■ **AIM**
Put the lines below into a two-column CSV with the headers "field" and "value", one row per line. Put each line's text in a quoted "field" entry and its answer in a quoted "value" entry, with any line breaks changed to spaces.

Collected data entries:
============================================================
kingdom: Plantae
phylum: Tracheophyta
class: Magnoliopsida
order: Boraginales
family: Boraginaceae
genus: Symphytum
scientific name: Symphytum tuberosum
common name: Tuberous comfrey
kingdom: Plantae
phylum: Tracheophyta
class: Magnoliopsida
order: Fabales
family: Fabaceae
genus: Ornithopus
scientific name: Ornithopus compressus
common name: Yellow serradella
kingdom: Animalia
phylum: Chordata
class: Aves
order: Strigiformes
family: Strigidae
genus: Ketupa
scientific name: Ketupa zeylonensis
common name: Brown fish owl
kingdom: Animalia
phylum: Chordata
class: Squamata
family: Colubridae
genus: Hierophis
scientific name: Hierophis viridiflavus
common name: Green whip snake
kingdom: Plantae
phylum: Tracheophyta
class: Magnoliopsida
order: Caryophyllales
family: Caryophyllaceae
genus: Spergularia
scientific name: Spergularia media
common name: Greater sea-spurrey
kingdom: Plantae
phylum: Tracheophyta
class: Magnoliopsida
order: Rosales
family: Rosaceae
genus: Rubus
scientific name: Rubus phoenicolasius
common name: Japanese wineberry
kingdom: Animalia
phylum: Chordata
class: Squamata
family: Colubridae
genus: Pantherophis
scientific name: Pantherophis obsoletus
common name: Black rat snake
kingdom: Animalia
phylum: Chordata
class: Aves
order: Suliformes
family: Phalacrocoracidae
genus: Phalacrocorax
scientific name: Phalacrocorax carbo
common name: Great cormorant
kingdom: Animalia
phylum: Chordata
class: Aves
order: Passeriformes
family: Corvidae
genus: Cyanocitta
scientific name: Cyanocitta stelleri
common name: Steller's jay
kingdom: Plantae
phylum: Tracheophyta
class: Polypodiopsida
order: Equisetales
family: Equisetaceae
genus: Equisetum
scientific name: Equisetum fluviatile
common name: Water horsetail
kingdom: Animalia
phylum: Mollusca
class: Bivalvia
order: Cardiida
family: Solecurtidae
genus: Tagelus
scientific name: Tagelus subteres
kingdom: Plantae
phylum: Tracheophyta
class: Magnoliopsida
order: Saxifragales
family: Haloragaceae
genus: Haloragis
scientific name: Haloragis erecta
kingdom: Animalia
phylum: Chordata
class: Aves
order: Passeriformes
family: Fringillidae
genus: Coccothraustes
============================================================
■ **FULL ANSWER**
field,value
"kingdom:","Plantae"
"phylum:","Tracheophyta"
"class:","Magnoliopsida"
"order:","Boraginales"
"family:","Boraginaceae"
"genus:","Symphytum"
"scientific name:","Symphytum tuberosum"
"common name:","Tuberous comfrey"
"kingdom:","Plantae"
"phylum:","Tracheophyta"
"class:","Magnoliopsida"
"order:","Fabales"
"family:","Fabaceae"
"genus:","Ornithopus"
"scientific name:","Ornithopus compressus"
"common name:","Yellow serradella"
"kingdom:","Animalia"
"phylum:","Chordata"
"class:","Aves"
"order:","Strigiformes"
"family:","Strigidae"
"genus:","Ketupa"
"scientific name:","Ketupa zeylonensis"
"common name:","Brown fish owl"
"kingdom:","Animalia"
"phylum:","Chordata"
"class:","Squamata"
"family:","Colubridae"
"genus:","Hierophis"
"scientific name:","Hierophis viridiflavus"
"common name:","Green whip snake"
"kingdom:","Plantae"
"phylum:","Tracheophyta"
"class:","Magnoliopsida"
"order:","Caryophyllales"
"family:","Caryophyllaceae"
"genus:","Spergularia"
"scientific name:","Spergularia media"
"common name:","Greater sea-spurrey"
"kingdom:","Plantae"
"phylum:","Tracheophyta"
"class:","Magnoliopsida"
"order:","Rosales"
"family:","Rosaceae"
"genus:","Rubus"
"scientific name:","Rubus phoenicolasius"
"common name:","Japanese wineberry"
"kingdom:","Animalia"
"phylum:","Chordata"
"class:","Squamata"
"family:","Colubridae"
"genus:","Pantherophis"
"scientific name:","Pantherophis obsoletus"
"common name:","Black rat snake"
"kingdom:","Animalia"
"phylum:","Chordata"
"class:","Aves"
"order:","Suliformes"
"family:","Phalacrocoracidae"
"genus:","Phalacrocorax"
"scientific name:","Phalacrocorax carbo"
"common name:","Great cormorant"
"kingdom:","Animalia"
"phylum:","Chordata"
"class:","Aves"
"order:","Passeriformes"
"family:","Corvidae"
"genus:","Cyanocitta"
"scientific name:","Cyanocitta stelleri"
"common name:","Steller's jay"
"kingdom:","Plantae"
"phylum:","Tracheophyta"
"class:","Polypodiopsida"
"order:","Equisetales"
"family:","Equisetaceae"
"genus:","Equisetum"
"scientific name:","Equisetum fluviatile"
"common name:","Water horsetail"
"kingdom:","Animalia"
"phylum:","Mollusca"
"class:","Bivalvia"
"order:","Cardiida"
"family:","Solecurtidae"
"genus:","Tagelus"
"scientific name:","Tagelus subteres"
"kingdom:","Plantae"
"phylum:","Tracheophyta"
"class:","Magnoliopsida"
"order:","Saxifragales"
"family:","Haloragaceae"
"genus:","Haloragis"
"scientific name:","Haloragis erecta"
"kingdom:","Animalia"
"phylum:","Chordata"
"class:","Aves"
"order:","Passeriformes"
"family:","Fringillidae"
"genus:","Coccothraustes"